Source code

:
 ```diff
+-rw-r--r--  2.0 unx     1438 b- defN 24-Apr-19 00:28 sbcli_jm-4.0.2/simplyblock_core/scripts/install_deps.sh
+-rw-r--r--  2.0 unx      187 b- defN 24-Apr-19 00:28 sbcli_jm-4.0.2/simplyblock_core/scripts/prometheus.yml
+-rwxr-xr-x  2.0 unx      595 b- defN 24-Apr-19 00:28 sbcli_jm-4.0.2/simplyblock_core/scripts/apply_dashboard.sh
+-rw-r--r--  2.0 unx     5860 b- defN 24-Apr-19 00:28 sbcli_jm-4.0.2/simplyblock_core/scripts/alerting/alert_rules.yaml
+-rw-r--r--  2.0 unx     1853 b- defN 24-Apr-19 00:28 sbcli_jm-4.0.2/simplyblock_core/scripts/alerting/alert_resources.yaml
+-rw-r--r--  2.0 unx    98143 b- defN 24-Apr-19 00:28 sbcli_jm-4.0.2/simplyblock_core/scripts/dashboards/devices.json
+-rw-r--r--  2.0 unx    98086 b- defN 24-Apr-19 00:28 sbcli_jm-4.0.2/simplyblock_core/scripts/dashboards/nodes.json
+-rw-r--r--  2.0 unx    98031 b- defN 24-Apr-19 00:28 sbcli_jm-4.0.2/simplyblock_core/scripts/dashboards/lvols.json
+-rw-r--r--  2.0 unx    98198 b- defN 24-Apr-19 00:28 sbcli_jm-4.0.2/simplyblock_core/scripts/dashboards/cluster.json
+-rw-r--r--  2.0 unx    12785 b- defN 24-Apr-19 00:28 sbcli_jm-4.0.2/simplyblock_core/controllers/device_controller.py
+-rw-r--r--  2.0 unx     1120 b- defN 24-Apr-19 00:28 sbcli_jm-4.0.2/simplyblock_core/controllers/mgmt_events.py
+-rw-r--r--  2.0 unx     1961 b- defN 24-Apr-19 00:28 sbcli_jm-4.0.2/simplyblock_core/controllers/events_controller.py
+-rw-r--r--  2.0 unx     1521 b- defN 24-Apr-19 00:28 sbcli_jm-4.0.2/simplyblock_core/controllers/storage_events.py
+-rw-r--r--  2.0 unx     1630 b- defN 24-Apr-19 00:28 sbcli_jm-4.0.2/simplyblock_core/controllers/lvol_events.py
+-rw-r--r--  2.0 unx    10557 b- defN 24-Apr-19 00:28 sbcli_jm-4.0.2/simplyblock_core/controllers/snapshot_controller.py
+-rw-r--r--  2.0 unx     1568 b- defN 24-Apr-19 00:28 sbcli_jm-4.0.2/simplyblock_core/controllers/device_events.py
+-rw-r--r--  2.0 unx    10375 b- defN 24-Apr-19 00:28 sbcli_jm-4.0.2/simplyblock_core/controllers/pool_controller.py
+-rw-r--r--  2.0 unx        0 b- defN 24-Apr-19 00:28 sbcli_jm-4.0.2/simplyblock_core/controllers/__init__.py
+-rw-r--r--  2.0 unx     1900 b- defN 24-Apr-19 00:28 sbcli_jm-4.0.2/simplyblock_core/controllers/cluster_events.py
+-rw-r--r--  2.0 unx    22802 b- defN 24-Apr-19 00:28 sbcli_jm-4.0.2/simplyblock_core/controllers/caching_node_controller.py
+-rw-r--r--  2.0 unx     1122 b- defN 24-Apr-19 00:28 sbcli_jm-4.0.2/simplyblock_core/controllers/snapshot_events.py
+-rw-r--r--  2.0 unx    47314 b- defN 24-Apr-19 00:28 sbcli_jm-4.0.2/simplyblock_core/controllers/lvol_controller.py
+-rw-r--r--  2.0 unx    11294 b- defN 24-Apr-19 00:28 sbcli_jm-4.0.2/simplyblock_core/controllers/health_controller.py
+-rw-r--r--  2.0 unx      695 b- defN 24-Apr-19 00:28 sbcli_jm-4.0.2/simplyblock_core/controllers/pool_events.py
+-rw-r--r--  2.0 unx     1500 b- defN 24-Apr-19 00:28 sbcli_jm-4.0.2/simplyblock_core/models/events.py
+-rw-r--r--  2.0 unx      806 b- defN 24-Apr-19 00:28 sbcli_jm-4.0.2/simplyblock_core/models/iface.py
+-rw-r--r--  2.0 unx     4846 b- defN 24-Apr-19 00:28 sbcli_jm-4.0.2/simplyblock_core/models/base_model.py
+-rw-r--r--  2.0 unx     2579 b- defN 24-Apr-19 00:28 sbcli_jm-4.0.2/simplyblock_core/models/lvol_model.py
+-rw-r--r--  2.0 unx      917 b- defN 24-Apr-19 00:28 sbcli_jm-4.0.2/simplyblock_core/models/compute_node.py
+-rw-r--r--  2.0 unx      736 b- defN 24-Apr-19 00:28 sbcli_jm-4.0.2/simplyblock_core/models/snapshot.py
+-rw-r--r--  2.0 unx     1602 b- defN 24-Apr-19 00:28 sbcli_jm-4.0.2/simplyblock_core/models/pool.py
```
::::
Transcribe all of the records above without altering anything.

Source code

:
 ```diff
+-rw-r--r--  2.0 unx     1438 b- defN 24-Apr-19 00:28 sbcli_jm-4.0.2/simplyblock_core/scripts/install_deps.sh
+-rw-r--r--  2.0 unx      187 b- defN 24-Apr-19 00:28 sbcli_jm-4.0.2/simplyblock_core/scripts/prometheus.yml
+-rwxr-xr-x  2.0 unx      595 b- defN 24-Apr-19 00:28 sbcli_jm-4.0.2/simplyblock_core/scripts/apply_dashboard.sh
+-rw-r--r--  2.0 unx     5860 b- defN 24-Apr-19 00:28 sbcli_jm-4.0.2/simplyblock_core/scripts/alerting/alert_rules.yaml
+-rw-r--r--  2.0 unx     1853 b- defN 24-Apr-19 00:28 sbcli_jm-4.0.2/simplyblock_core/scripts/alerting/alert_resources.yaml
+-rw-r--r--  2.0 unx    98143 b- defN 24-Apr-19 00:28 sbcli_jm-4.0.2/simplyblock_core/scripts/dashboards/devices.json
+-rw-r--r--  2.0 unx    98086 b- defN 24-Apr-19 00:28 sbcli_jm-4.0.2/simplyblock_core/scripts/dashboards/nodes.json
+-rw-r--r--  2.0 unx    98031 b- defN 24-Apr-19 00:28 sbcli_jm-4.0.2/simplyblock_core/scripts/dashboards/lvols.json
+-rw-r--r--  2.0 unx    98198 b- defN 24-Apr-19 00:28 sbcli_jm-4.0.2/simplyblock_core/scripts/dashboards/cluster.json
+-rw-r--r--  2.0 unx    12785 b- defN 24-Apr-19 00:28 sbcli_jm-4.0.2/simplyblock_core/controllers/device_controller.py
+-rw-r--r--  2.0 unx     1120 b- defN 24-Apr-19 00:28 sbcli_jm-4.0.2/simplyblock_core/controllers/mgmt_events.py
+-rw-r--r--  2.0 unx     1961 b- defN 24-Apr-19 00:28 sbcli_jm-4.0.2/simplyblock_core/controllers/events_controller.py
+-rw-r--r--  2.0 unx     1521 b- defN 24-Apr-19 00:28 sbcli_jm-4.0.2/simplyblock_core/controllers/storage_events.py
+-rw-r--r--  2.0 unx     1630 b- defN 24-Apr-19 00:28 sbcli_jm-4.0.2/simplyblock_core/controllers/lvol_events.py
+-rw-r--r--  2.0 unx    10557 b- defN 24-Apr-19 00:28 sbcli_jm-4.0.2/simplyblock_core/controllers/snapshot_controller.py
+-rw-r--r--  2.0 unx     1568 b- defN 24-Apr-19 00:28 sbcli_jm-4.0.2/simplyblock_core/controllers/device_events.py
+-rw-r--r--  2.0 unx    10375 b- defN 24-Apr-19 00:28 sbcli_jm-4.0.2/simplyblock_core/controllers/pool_controller.py
+-rw-r--r--  2.0 unx        0 b- defN 24-Apr-19 00:28 sbcli_jm-4.0.2/simplyblock_core/controllers/__init__.py
+-rw-r--r--  2.0 unx     1900 b- defN 24-Apr-19 00:28 sbcli_jm-4.0.2/simplyblock_core/controllers/cluster_events.py
+-rw-r--r--  2.0 unx    22802 b- defN 24-Apr-19 00:28 sbcli_jm-4.0.2/simplyblock_core/controllers/caching_node_controller.py
+-rw-r--r--  2.0 unx     1122 b- defN 24-Apr-19 00:28 sbcli_jm-4.0.2/simplyblock_core/controllers/snapshot_events.py
+-rw-r--r--  2.0 unx    47314 b- defN 24-Apr-19 00:28 sbcli_jm-4.0.2/simplyblock_core/controllers/lvol_controller.py
+-rw-r--r--  2.0 unx    11294 b- defN 24-Apr-19 00:28 sbcli_jm-4.0.2/simplyblock_core/controllers/health_controller.py
+-rw-r--r--  2.0 unx      695 b- defN 24-Apr-19 00:28 sbcli_jm-4.0.2/simplyblock_core/controllers/pool_events.py
+-rw-r--r--  2.0 unx     1500 b- defN 24-Apr-19 00:28 sbcli_jm-4.0.2/simplyblock_core/models/events.py
+-rw-r--r--  2.0 unx      806 b- defN 24-Apr-19 00:28 sbcli_jm-4.0.2/simplyblock_core/models/iface.py
+-rw-r--r--  2.0 unx     4846 b- defN 24-Apr-19 00:28 sbcli_jm-4.0.2/simplyblock_core/models/base_model.py
+-rw-r--r--  2.0 unx     2579 b- defN 24-Apr-19 00:28 sbcli_jm-4.0.2/simplyblock_core/models/lvol_model.py
+-rw-r--r--  2.0 unx      917 b- defN 24-Apr-19 00:28 sbcli_jm-4.0.2/simplyblock_core/models/compute_node.py
+-rw-r--r--  2.0 unx      736 b- defN 24-Apr-19 00:28 sbcli_jm-4.0.2/simplyblock_core/models/snapshot.py
+-rw-r--r--  2.0 unx     1602 b- defN 24-Apr-19 00:28 sbcli_jm-4.0.2/simplyblock_core/models/pool.py
```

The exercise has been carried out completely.